Auch der SPD-Parteivorstand hat sich am Montag für die Stärkung des Euro-Rettungsschirms ausgesprochen und einen Beschluss veröffentlicht.

Den Beschluss des SPD-Parteivorstandes kann hier abgerufen werden:
http://www.spd.de/aktuelles/Pressemitteilungen/17708/20110927_beschluss_efsf.html

Unser Entschließungsantrag kann hier abgerufen werden:
http://dip.bundestag.de/btd/17/071/1707175.pdf

Zur Information:
Zu den Funktionen und Unterschieden von EFSF und ESM

EFSF = vorläufiger Euro-Rettungsschirm
Der sogenannte Euro-Rettungsschirm ist bis Juni 2013 befristet und hatte zunächst ein Volumen von insgesamt 750 Milliarden Euro. Der Schirm ist 2010 eingerichtet worden, um Euro-Staaten, die unter einer hohen Staatsverschuldung leiden, die Finanzierung des Staatshaushalts zu ermöglichen, ohne dass sich die Länder teure Kredite an den Kapitalmärkten leihen müssen. Der Euro-Rettungsschirm bestand zuerst zum einen aus dem Europäischen Finanzstabilisierungsmechanismus (EFSM), einem Instrument der EU-Kommission mit einem Volumen von 60 Milliarden Euro und zum anderem aus der Europäischen Finanzstabilisierungsfazilität (EFSF). Dies ist ein Instrument der einzelnen EU-Staaten, die Garantien von 440 Milliarden Euro übernommen haben, Deutschland bislang 123 Milliarden Euro. Zusätzlich hat sich der internationale Währungsfonds bereit erklärt 250 Milliarden Euro beizusteuern. Bisher haben Portugal und Irland Hilfsmaßnahmen der EFSF in Anspruch genommen.

Um Geld am Markt zu günstigen Zinsen zu leihen, möchte die EFSF auf ihre Anleihen ein gutes Rating, also eine gute Bewertung erhalten. Die Rating-Agenturen fordern dazu eine Absicherung der Anleihen, damit diese vor Ausfall geschützt sind. Für diese Absicherung war bislang keine Vorsorge getroffen worden. Mit der diese Woche beschlossenen Erweiterung des Rettungsschirms wurden die Garantien, also Bürgschaften, auf 780 Milliarden Euro erhöht, sodass effektiv 440 Milliarden Euro als Hilfsmaßnahmen zur Verfügung stehen. Das erhöht den Garantieanteil Deutschlands auf nunmehr 211 Milliarden Euro. Künftig soll die EFSF auch Anleihen direkt von Not leidenden Staaten kaufen können.

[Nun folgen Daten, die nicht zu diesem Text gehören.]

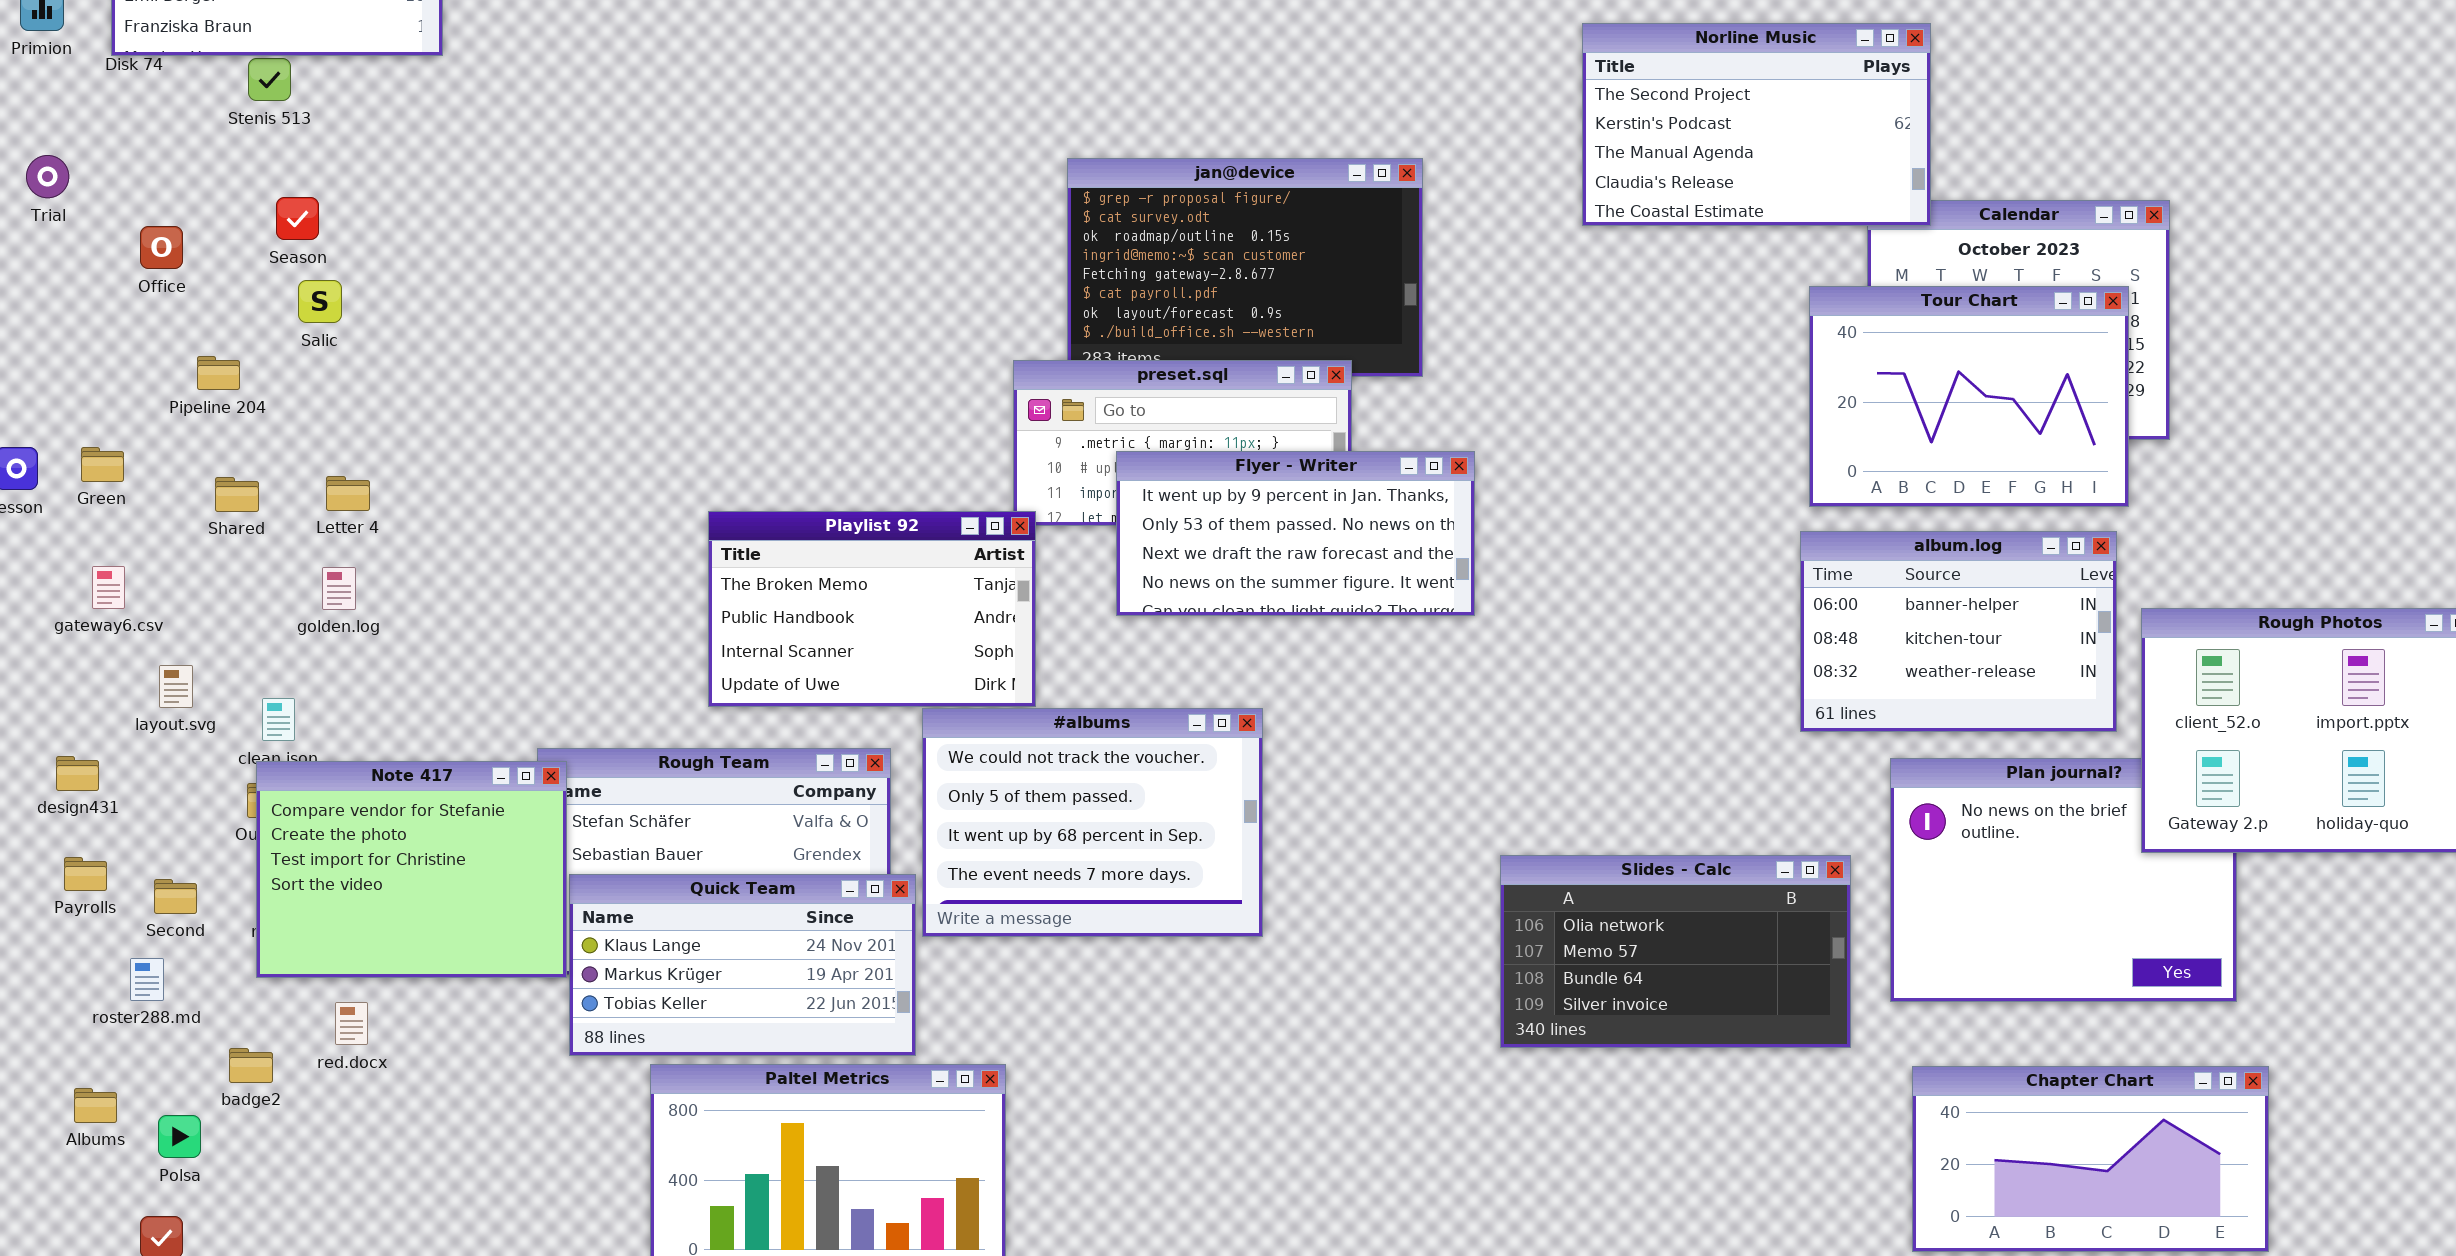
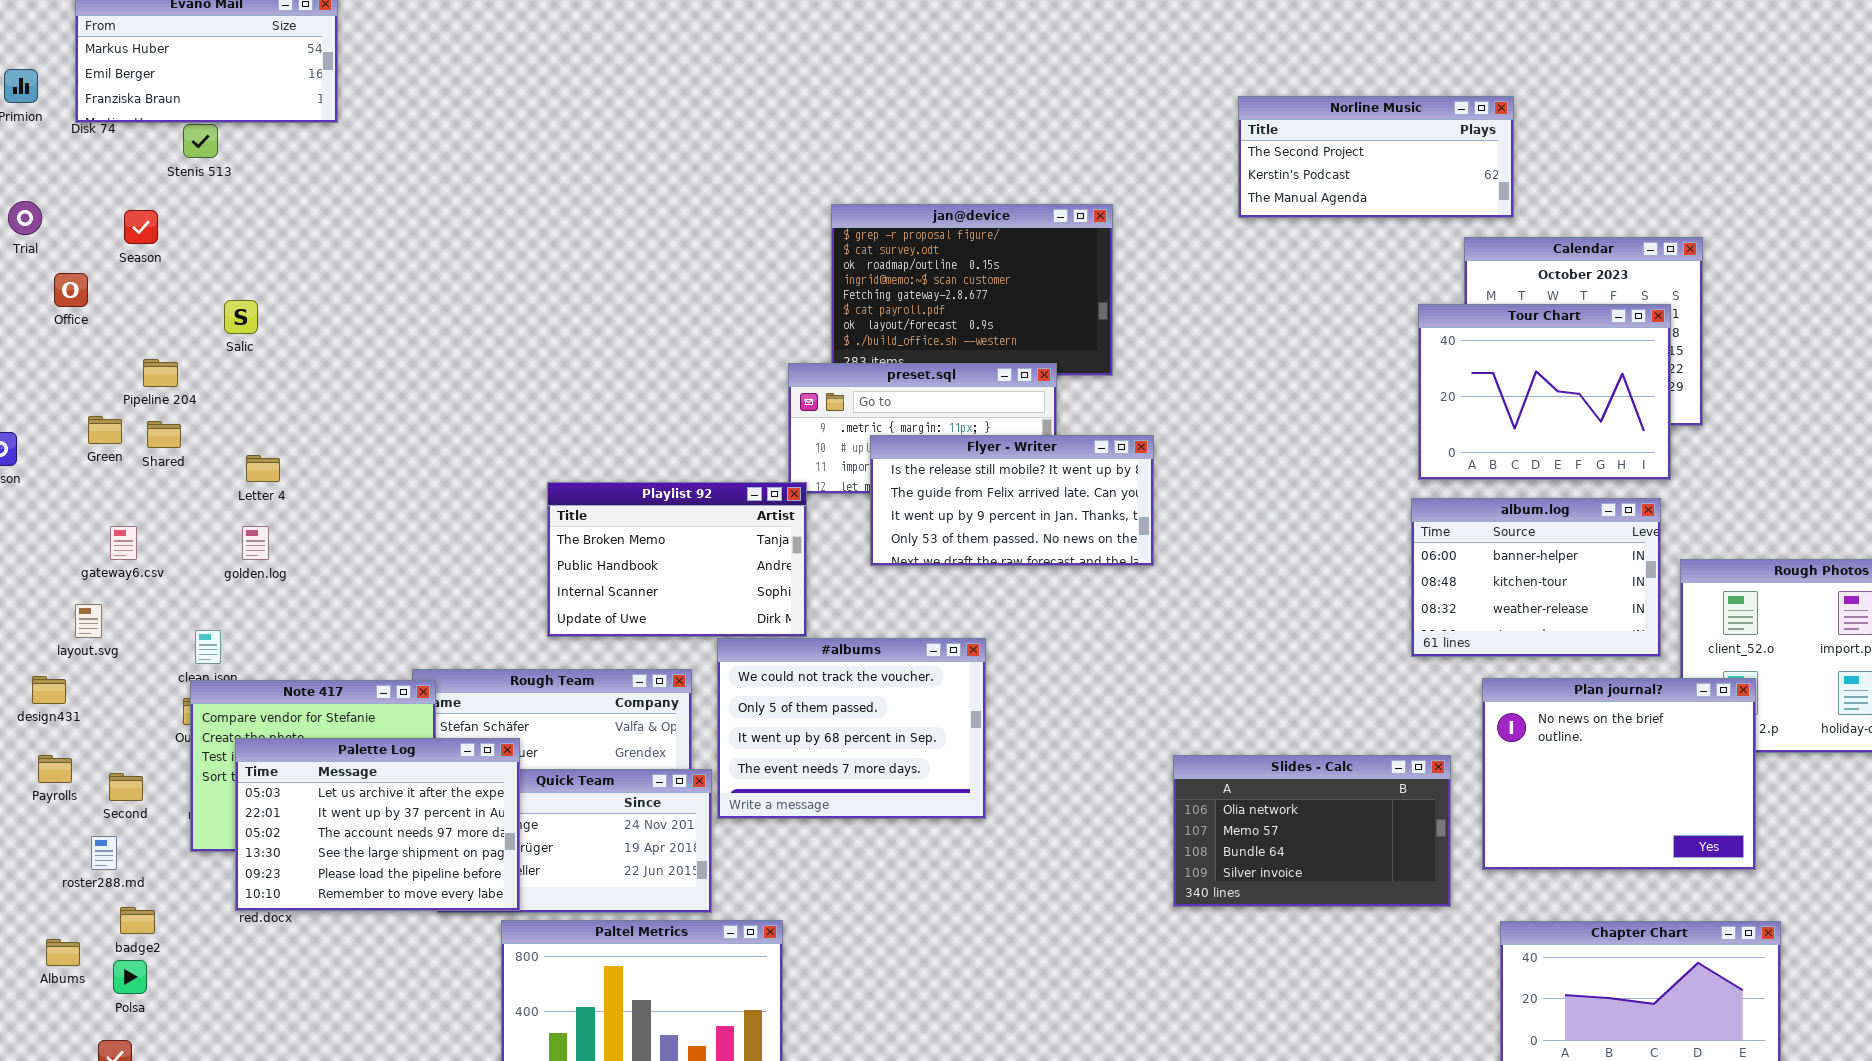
Norline Music: [1582,23,1931,226] -> [1238,96,1514,218], resized
Season: [276,197,319,240] -> [124,210,158,244], moved
Office: [140,226,183,269] -> [54,273,88,307], moved
Green: [81,447,124,482] -> [88,416,122,444], moved
Flyer - Writer: [1116,451,1475,616] -> [870,435,1154,566], scrolled up 2 rows
Shared: [215,477,259,512] -> [147,421,181,448], moved
gateway6.csv: [92,566,125,609] -> [110,526,137,560], moved
layout.svg: [159,665,193,708] -> [75,604,102,638], moved
Plan journal?: [1890,758,2237,1002] -> [1482,678,1756,870], raised
Palette Log: none -> [235,738,520,911], opened
badge2: [229,1048,273,1083] -> [120,907,155,934], moved

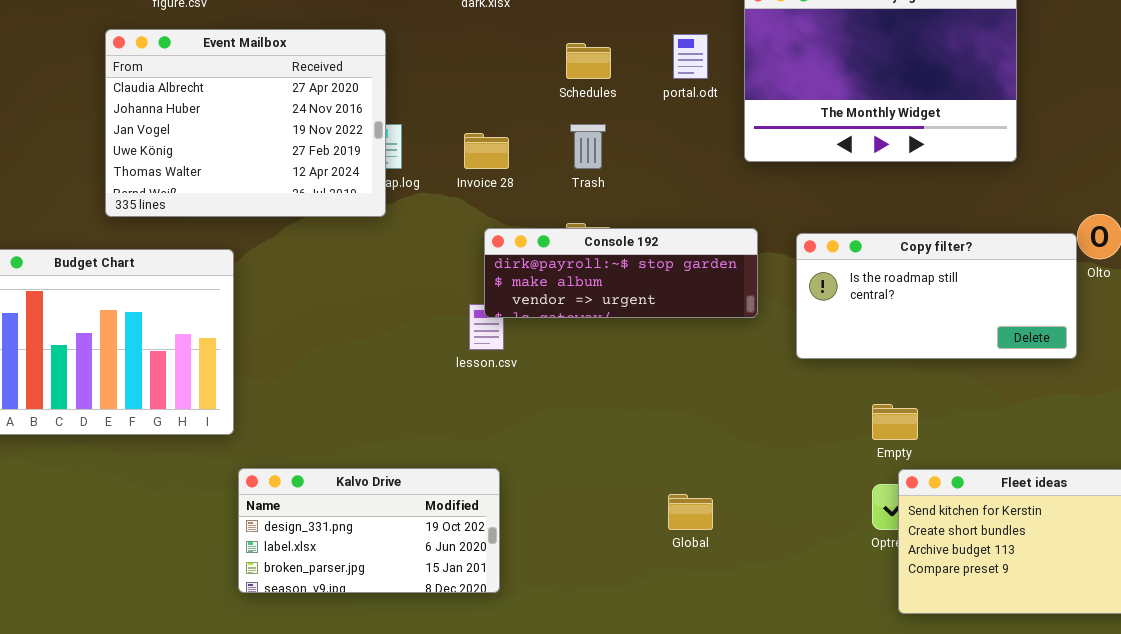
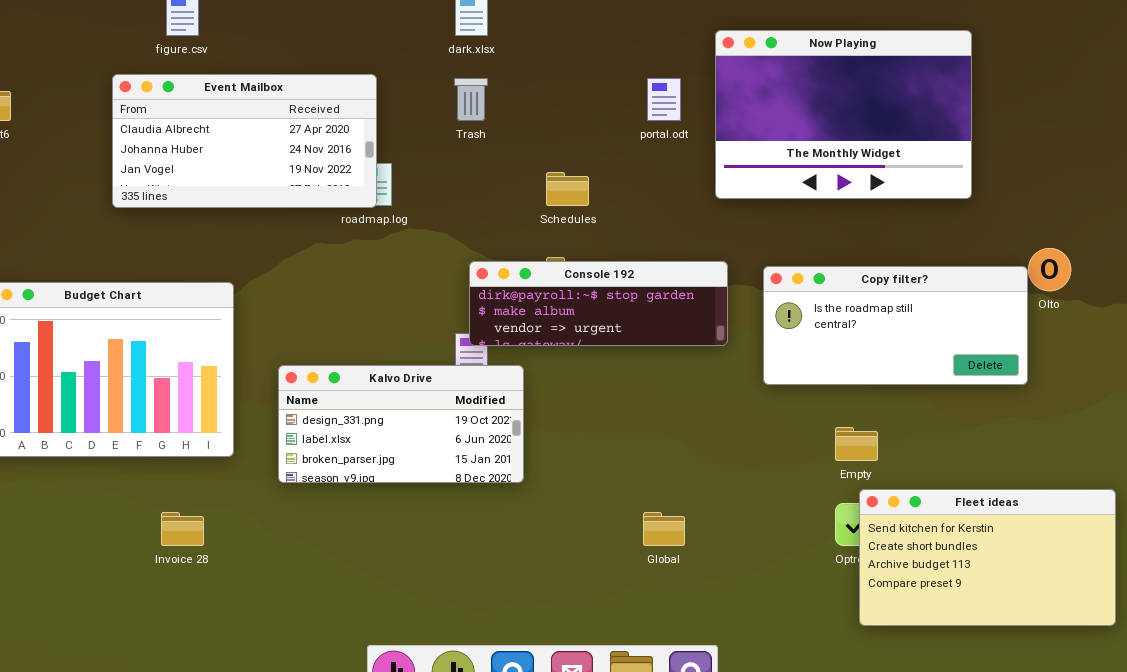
Event Mailbox: [105,29,386,217] -> [112,74,377,208], resized
Schedules: [566,43,611,79] -> [546,172,589,206], moved
Trash: [570,124,606,169] -> [454,78,488,121], moved
Invoice 28: [464,133,509,169] -> [161,512,204,546], moved
Kalvo Drive: [238,468,500,593] -> [278,365,524,483], moved

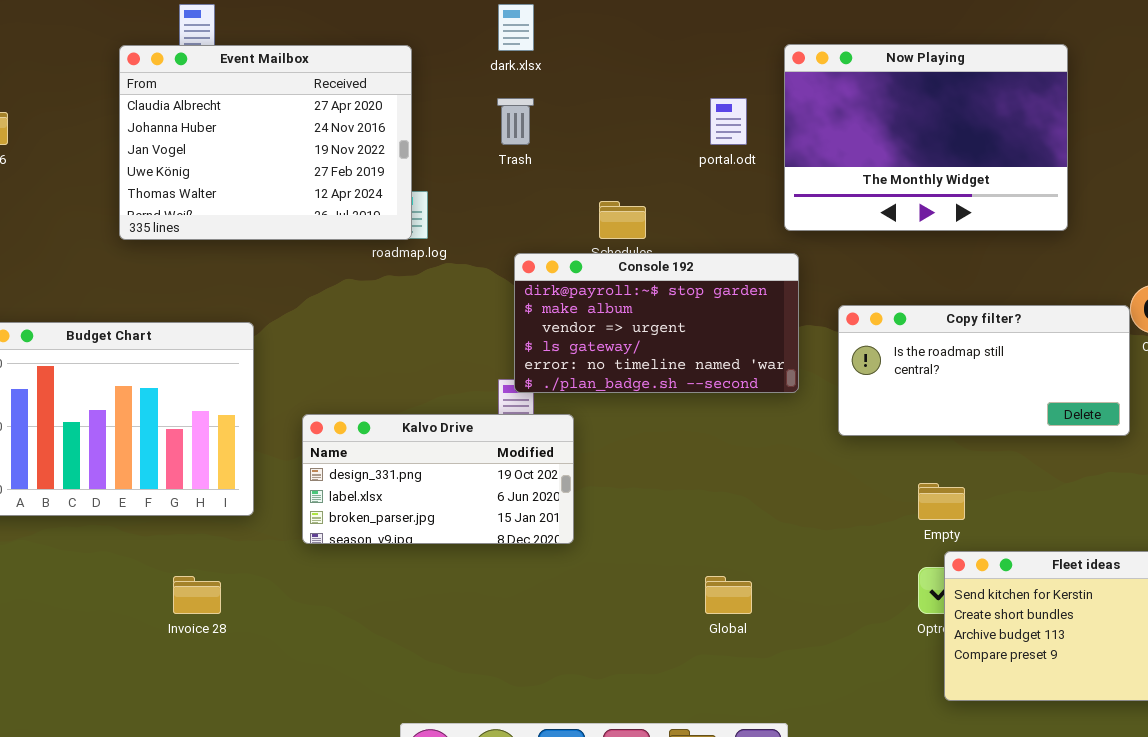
Event Mailbox: [112,74,377,208] -> [119,45,412,240], resized
Console 192: [469,261,728,346] -> [514,253,799,393], resized

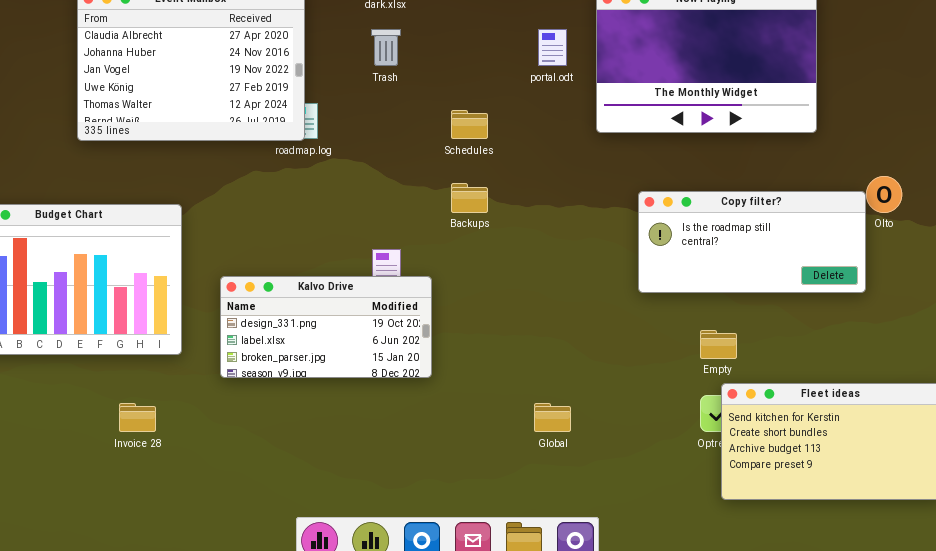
Console 192: [514,253,799,393] -> none, closed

ESM = dauerhafter Stabilisierungsmechanismus
Im Oktober 2010 hat sich der Europäische Rat darauf verständigt, dass die Einrichtung eines permanenten Krisenmechanismus erforderlich ist, um die finanzielle Stabilität des Euro-Währungsraums sicher zustellen. Aktuell laufen Verhandlungen zur Umsetzung dieses dauerhaften Stabilitätsmechanismus = European Stability Mechanism = ESM. Der ESM soll ab Juni 2013 in Kraft treten und die EFSF ablösen. Ein Vertragsentwurf lag bereits Ende Juni 2011 vor, er muss nun in Brüssel von den Finanzministern und schließlich von den Staats- und Regierungschefs nachverhandelt und angepasst werden. Die Instrumente, die die EFSF bekommen hat, sollen auch für den ESM zur Verfügung stehen. Bislang ist vorgesehen, den ESM mit 700 Milliarden Euro an Kapital, aufgeteilt auf Garantien und eine Bareinlage in Höhe von 80 Milliarden Euro, auszustatten. Deutschland soll dafür 168 Milliarden Euro an Garantien und 22 Milliarden Euro Anteil an der Bareinlage bereitstellen.

Diese Entscheidungen sind noch schwieriger, weil Deutschland nicht nur zeitweise befristet, sondern dauerhaft bürgen müsste. Der Vertrag über die Arbeitsweise der EU müsste geändert werden. Im Übrigen stellen sich Fragen der parlamentarischen Beteiligung, der Gläubigerbeteiligung im Hilfsfall, der besseren Regulierung der Finanzmärkte und der generellen Beteiligung der Finanzmarktakteure an den Kosten in gleicher Weise neu.